Bundespräsident Frank-Walter Steinmeier hat Bürger und Politik aufgerufen, gemeinsam gegen den "erbärmlichen Frauenhass im Netz" einzutreten. "Solcher Hass ist unerträglich – und unerträglich heißt buchstäblich: Wir dürfen ihn nicht ertragen und nicht hinnehmen", sagte Steinmeier am Dienstag in Kassel. Bei einem Festakt anlässlich ihres 125. Geburtstags am Mittwoch würdigte der Bundespräsident die Kasseler Juristin und Politikerin Elisabeth Selbert, die 1949 den Satz "Männer und Frauen sind gleichberechtigt" ins Grundgesetz gebracht hatte.
"Dieser klare Satz verpflichtet uns bis heute, alles dafür zu tun, dass Männer und Frauen nicht nur auf dem Papier, sondern im wirklichen Leben gleiche Rechte und Chancen haben", sagte Steinmeier laut Redemanuskript. Für Selbert sei die Verankerung des Gleichberechtigungssatzes im Grundgesetz "die Sternstunde ihres Lebens" gewesen, für Deutschland "ein revolutionärer Moment". Inzwischen sei viel erreicht, aber es bleibe noch viel zu tun. "Das große Ziel, für das Elisabeth Selbert ihr Leben lang gekämpft hat, dieses Ziel bleibt Orientierung für die Gesellschaft und Auftrag für die Politik."
Steinmeier betonte, dass das Erreichte "nicht unumkehrbar" sei. So sei in den vergangenen Jahren "der Anteil von Frauen in manchen Parlamenten erstmals seit Langem wieder zurückgegangen". Nun berichteten Politikerinnen vor den Wahlen, "dass ihnen tagtäglich sexualisierter Hass und frauenfeindliche Hetze entgegenschlagen, vor allem im Netz". Es sei Aufgabe von Männern und Frauen gleichermaßen, dagegen anzugehen, betonte der Bundespräsident. "Wir dürfen nicht zulassen, dass Frauen sich aus dem öffentlichen Leben zurückziehen oder sich gar nicht mehr hineinwagen, weil sie angefeindet und bedroht werden."

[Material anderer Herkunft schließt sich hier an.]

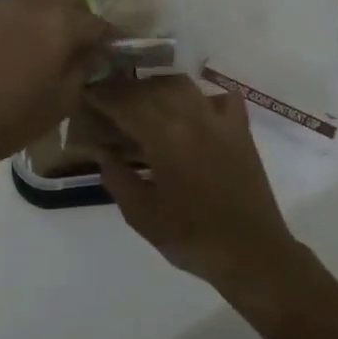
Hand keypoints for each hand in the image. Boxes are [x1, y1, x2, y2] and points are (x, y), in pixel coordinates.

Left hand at [0, 0, 112, 165]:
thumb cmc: (16, 118)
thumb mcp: (65, 101)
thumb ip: (83, 68)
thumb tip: (89, 52)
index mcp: (62, 24)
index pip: (96, 23)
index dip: (106, 37)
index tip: (109, 49)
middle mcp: (34, 3)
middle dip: (76, 13)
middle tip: (73, 39)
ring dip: (41, 2)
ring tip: (36, 26)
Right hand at [84, 75, 307, 302]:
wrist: (252, 253)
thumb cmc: (191, 238)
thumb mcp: (142, 215)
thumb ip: (117, 177)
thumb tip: (102, 150)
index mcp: (164, 136)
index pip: (124, 103)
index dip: (102, 96)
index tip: (85, 94)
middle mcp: (191, 116)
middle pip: (151, 88)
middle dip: (125, 90)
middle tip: (106, 99)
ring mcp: (219, 120)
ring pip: (181, 86)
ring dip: (157, 87)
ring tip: (141, 100)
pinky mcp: (240, 129)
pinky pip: (220, 97)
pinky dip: (201, 96)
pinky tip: (191, 108)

Vor dem Festakt hatte Steinmeier das Archiv der deutschen Frauenbewegung in Kassel besucht, die auch den Nachlass Selberts verwahrt. Es sei wichtig, "die Erinnerung an diese Hälfte unserer Demokratiegeschichte wachzuhalten", sagte der Bundespräsident. "Kein Menschenrecht, kein Bürgerrecht ist nur einer Hälfte der Menschheit vorbehalten."